Berucap orang mukmin dari keluarga Fir’aun itu melanjutkan : sesungguhnya aku khuatir, jika kamu tetap berkeras kepala dan enggan menempuh jalan yang benar yang dibawa oleh para nabi-nabi, bahwa kamu akan ditimpa azab dan siksa yang membinasakan, sebagaimana telah dialami oleh kaum Nuh, kaum Aad, kaum Tsamud dan umat-umat yang datang sesudah mereka. Apa yang telah dialami oleh kaum-kaum itu adalah akibat kecongkakan dan kesombongan mereka karena Allah S.w.t. tidak menghendaki berbuat kezaliman terhadap hamba-hamba-Nya.

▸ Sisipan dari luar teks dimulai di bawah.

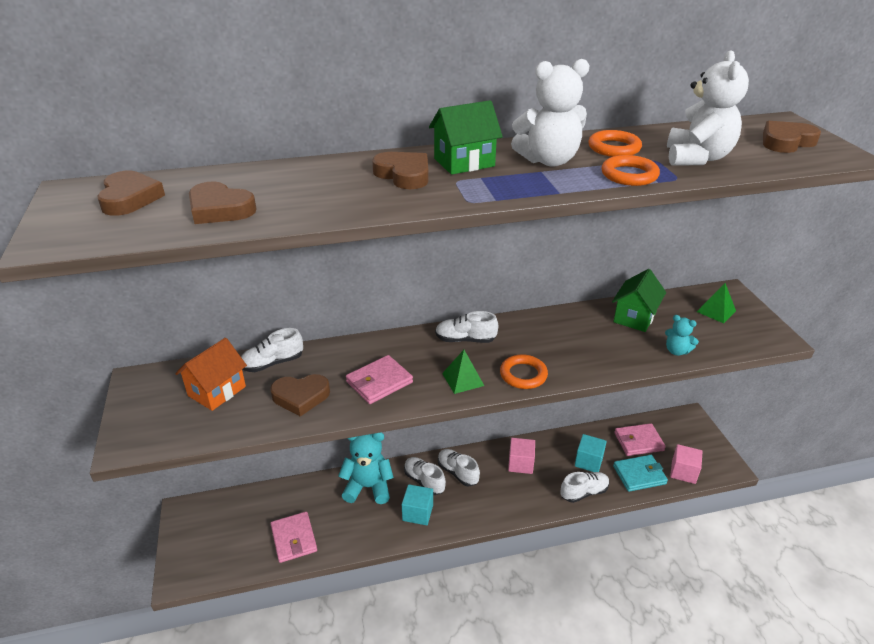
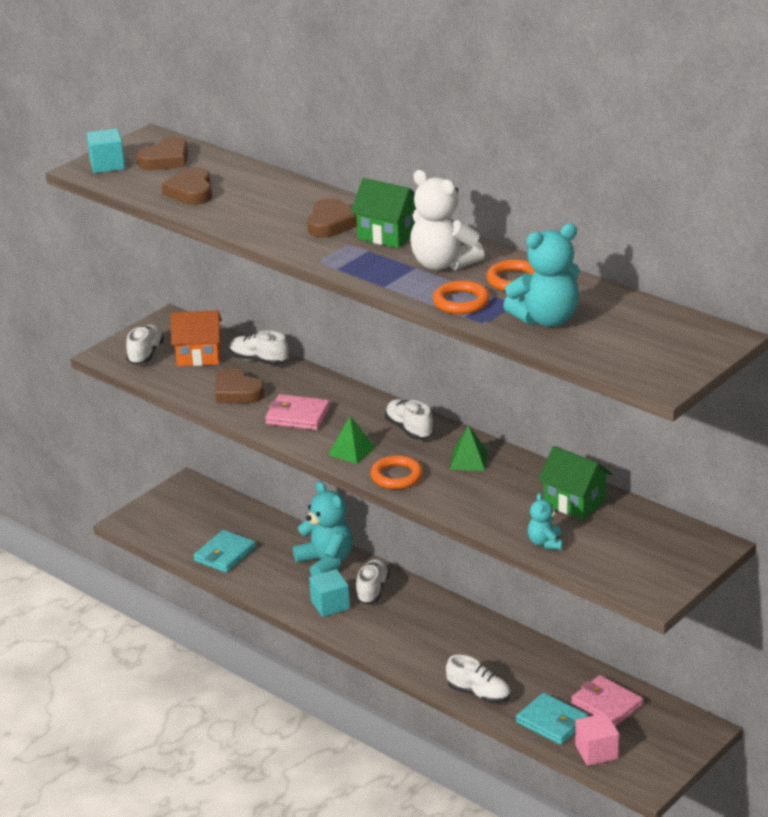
camera: 55 degrees right, 5 degrees down
(294, 539) = (225, 554): pink wallet -> turquoise wallet
(457, 473) = (407, 604): white shoe -> white shoe (145, 354)
(520, 463) = (469, 637): pink cube -> none
(588, 461) = (529, 680): turquoise cube -> turquoise cube (107, 165)
(634, 317) = (574, 503): green house -> green house turned 45 degrees clockwise
(697, 158) = (546, 319): white teddy bear -> turquoise teddy bear
(716, 311) = (657, 546): green pyramid -> green pyramid (469, 460)
(786, 142) = (658, 349): brown heart -> none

Mukmin itu meneruskan nasehatnya : wahai kaumku! sesungguhnya aku khuatir kamu akan menerima seksa dan azab Tuhan Alloh S.w.t. di hari qiamat kelak, di mana kamu akan berpaling ke belakang, tidak seorang pun akan dapat menyelamatkan kamu itu dari siksa Allah S.w.t. Hai kaumku ikutilah nasehatku, aku hanya ingin kebaikan bagimu dan mengajak kamu ke jalan yang benar. Ketahuilah bahwa kehidupan di dunia ini hanya merupakan kesenangan sementara, sedangkan kesenangan dan kebahagiaan yang kekal adalah di akhirat kelak.
Orang mukmin dari keluarga Fir’aun itu tidak dapat mengubah sikap Fir’aun dan pengikut-pemgikutnya, walaupun ia telah berusaha dengan menggunakan kecakapan berpidatonya dan susunan kata-katanya yang rapi, lengkap dengan contoh-contoh dari sejarah umat-umat yang terdahulu yang telah dibinasakan oleh Allah S.w.t. karena perbuatan dan pembangkangan mereka sendiri.

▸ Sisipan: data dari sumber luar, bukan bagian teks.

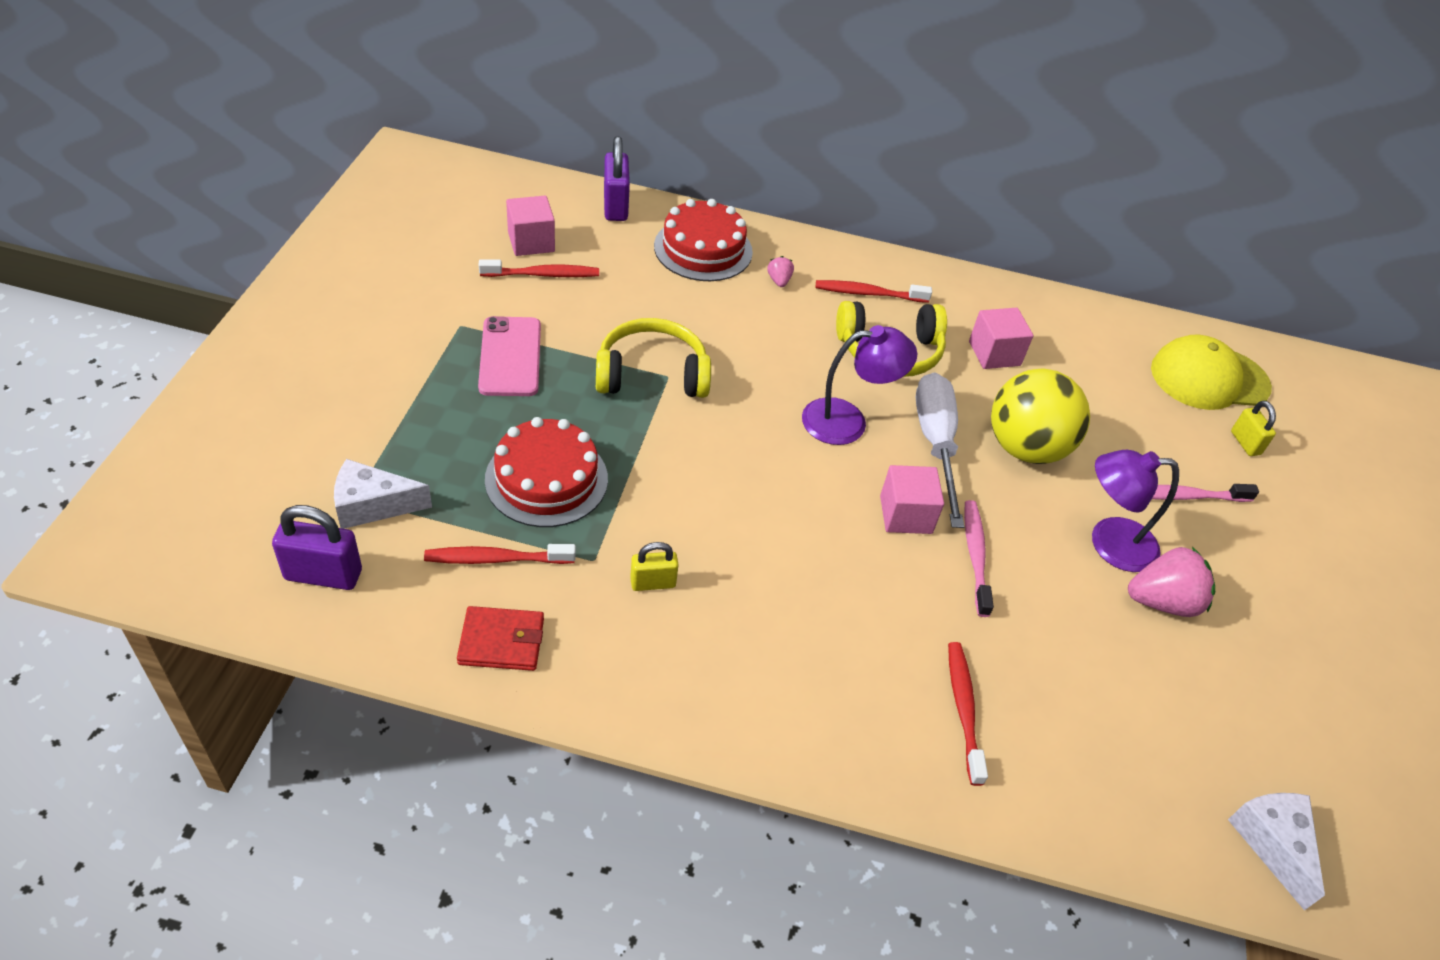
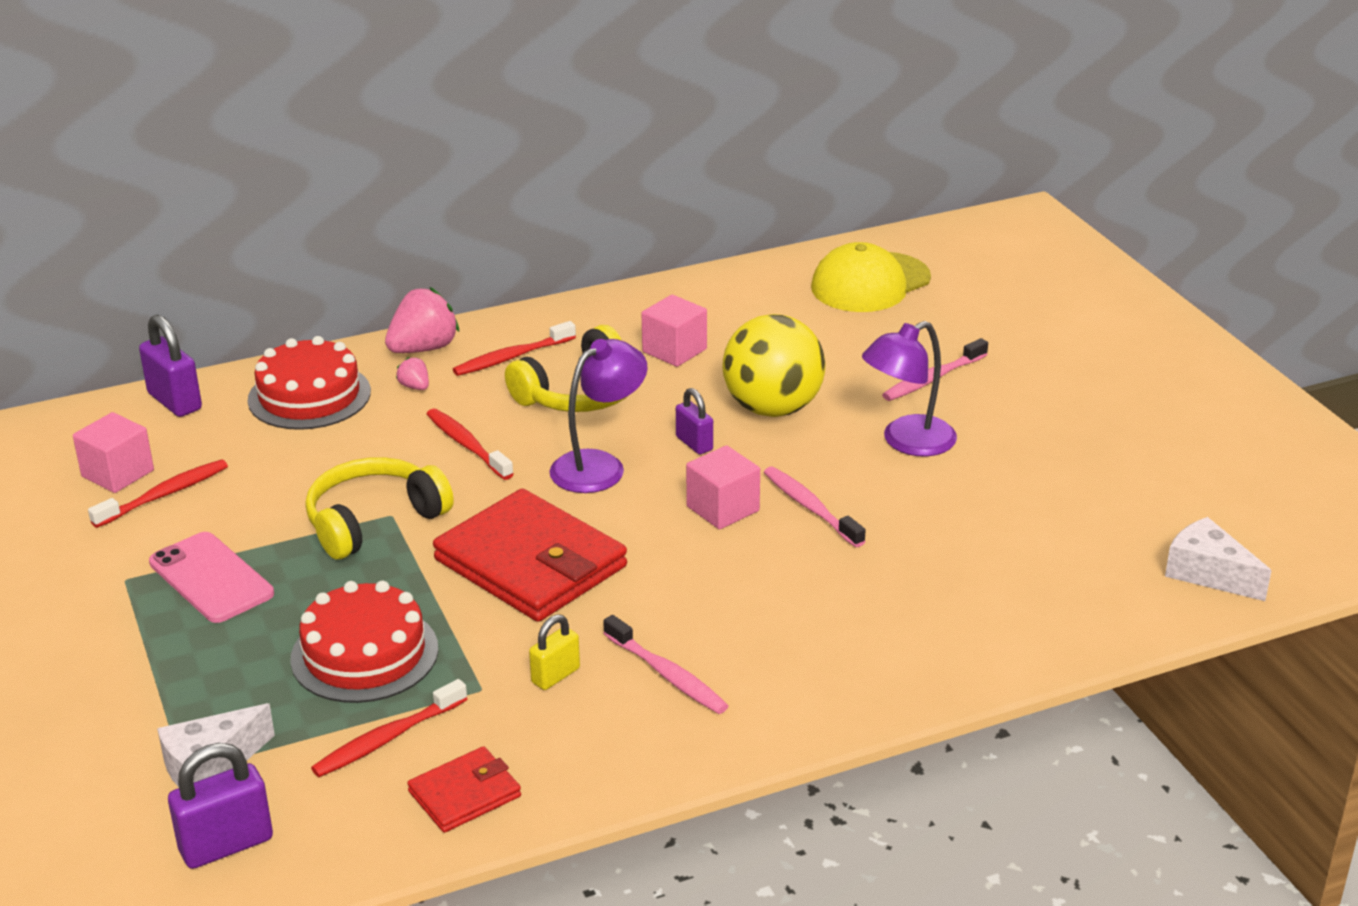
camera: 30 degrees left, 15 degrees down
(723, 475) = (531, 563): none -> red wallet
(731, 635) = (667, 674): none -> pink toothbrush
(936, 444) = (694, 444): white screwdriver -> purple padlock
(963, 710) = (909, 617): red toothbrush -> red toothbrush (467, 445)
(1162, 601) = (986, 461): pink strawberry -> pink strawberry (423, 348)
(1245, 443) = (942, 317): yellow padlock -> none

Fir’aun dan pengikut-pengikutnya bahkan menganjurkan kepada orang mukmin itu, agar meninggalkan sikapnya yang membela Musa dan menyetujui rancangan jahat mereka. Ia dinasehati untuk melepaskan pendiriannya yang pro Musa dan menggabungkan diri dalam barisan mereka menentang Musa dan segala ajarannya. Ia diancam dengan dikenakan tindakan kekerasan bila ia tidak mau mengubah sikap pro kepada Musa secara suka rela.
Berkata orang mukmin itu menanggapi anjuran Fir’aun : “Wahai kaumku, sangat aneh sekali sikap dan pendirianmu, aku berseru kepada kamu untuk kebaikan dan keselamatanmu, kamu berseru kepadaku untuk berkufur kepada Allah S.w.t. dan mempersekutukan-Nya dengan apa yang aku tidak ketahui, sedang aku berseru kepadamu untuk beriman kepada Allah, Tuhan YAng Maha Esa, Maha Perkasa, lagi Maha Pengampun. Sudah pasti dan tidak dapat diragukan lagi, bahwa apa yang kamu serukan kepadaku itu tidak akan menolongku dari murka dan siksa Allah S.w.t. di dunia maupun di akhirat. Dan sesungguhnya kamu sekalian akan kembali kepada Allah S.w.t. yang akan memberi pahala syurga bagi orang-orang yang soleh, bertakwa dan beriman, sedang orang-orang kafir yang telah melampaui batas akan diberi ganjaran dengan api neraka. Hai kaumku perhatikanlah nasehat dan peringatanku ini. Kamu akan menyadari kebenaran kata-kataku ini kelak bila sudah tidak berguna lagi, orang menyesal atau merasa susah karena perbuatan yang telah dilakukan. Aku hanya menyerahkan urusan ku dan nasibku kepada Allah S.w.t. Dialah Yang Maha Mengetahui dan Maha Melihat perbuatan dan kelakuan hamba-hamba-Nya.”